(The task)
Will you write out the data exactly, excluding every picture?

BEGIN Task inputs

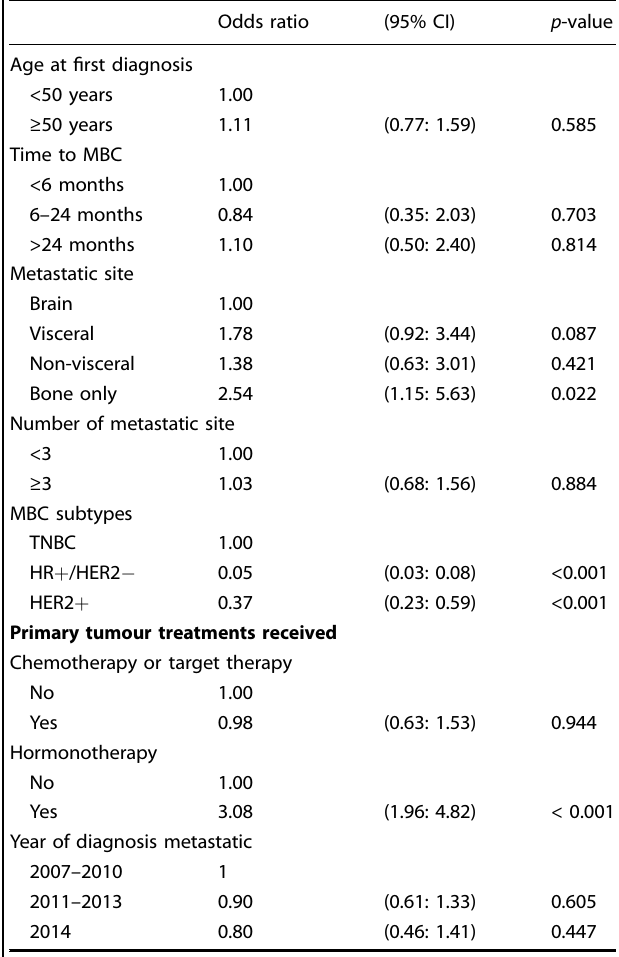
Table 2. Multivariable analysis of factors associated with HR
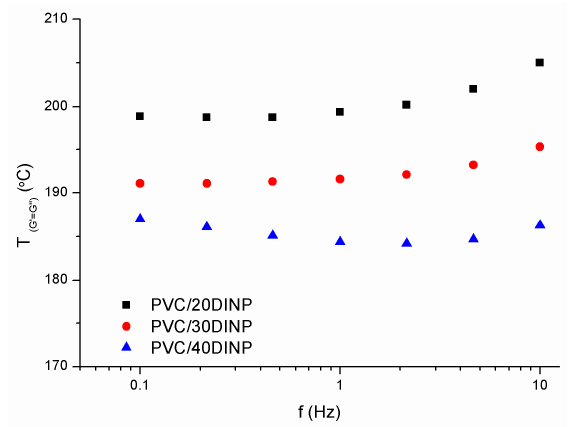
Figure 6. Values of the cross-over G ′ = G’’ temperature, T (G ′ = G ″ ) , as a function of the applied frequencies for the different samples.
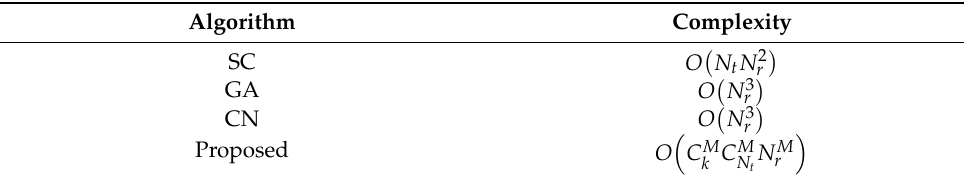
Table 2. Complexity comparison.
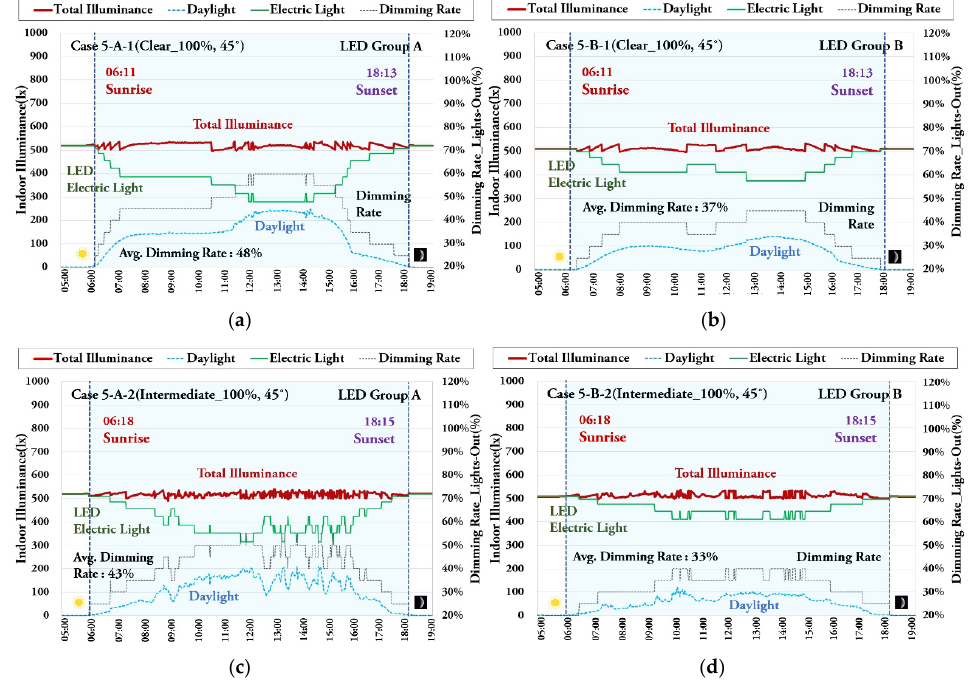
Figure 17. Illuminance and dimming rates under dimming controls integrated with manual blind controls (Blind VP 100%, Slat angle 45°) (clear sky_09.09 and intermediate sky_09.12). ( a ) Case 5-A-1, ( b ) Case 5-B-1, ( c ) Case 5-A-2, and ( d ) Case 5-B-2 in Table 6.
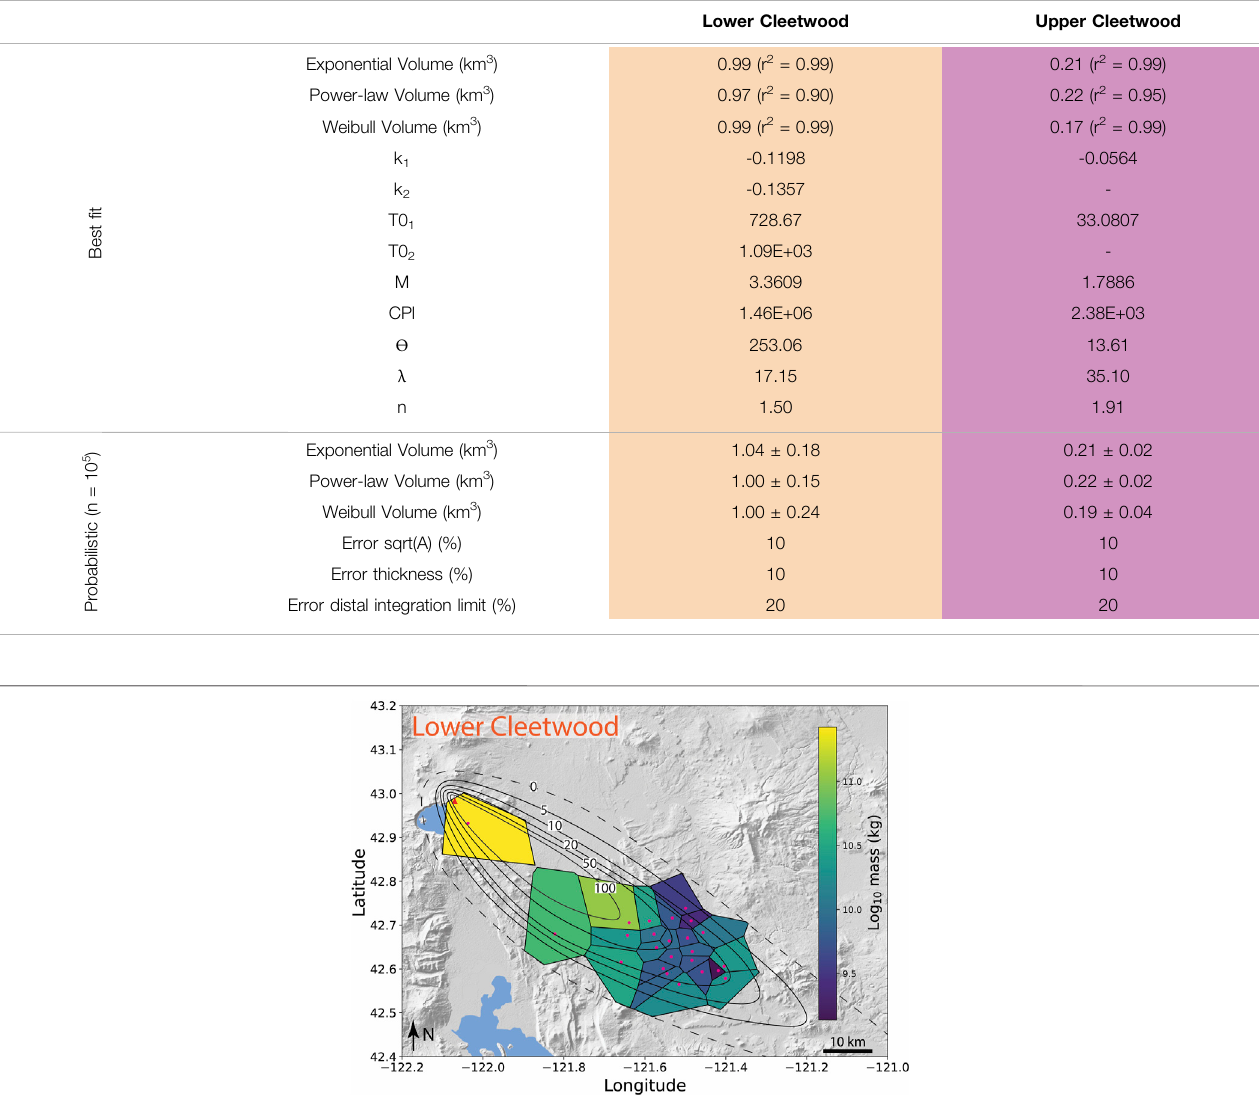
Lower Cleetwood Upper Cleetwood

END Task inputs

(Output for this exercise)
Table 2. Multivariable analysis of factors associated with HR
Figure 6. Values of the cross-over G ′ = G’’ temperature, T (G ′ = G ″ ) , as a function of the applied frequencies for the different samples.
Table 2. Complexity comparison.
Figure 17. Illuminance and dimming rates under dimming controls integrated with manual blind controls (Blind VP 100%, Slat angle 45°) (clear sky_09.09 and intermediate sky_09.12). ( a ) Case 5-A-1, ( b ) Case 5-B-1, ( c ) Case 5-A-2, and ( d ) Case 5-B-2 in Table 6.
Lower Cleetwood Upper Cleetwood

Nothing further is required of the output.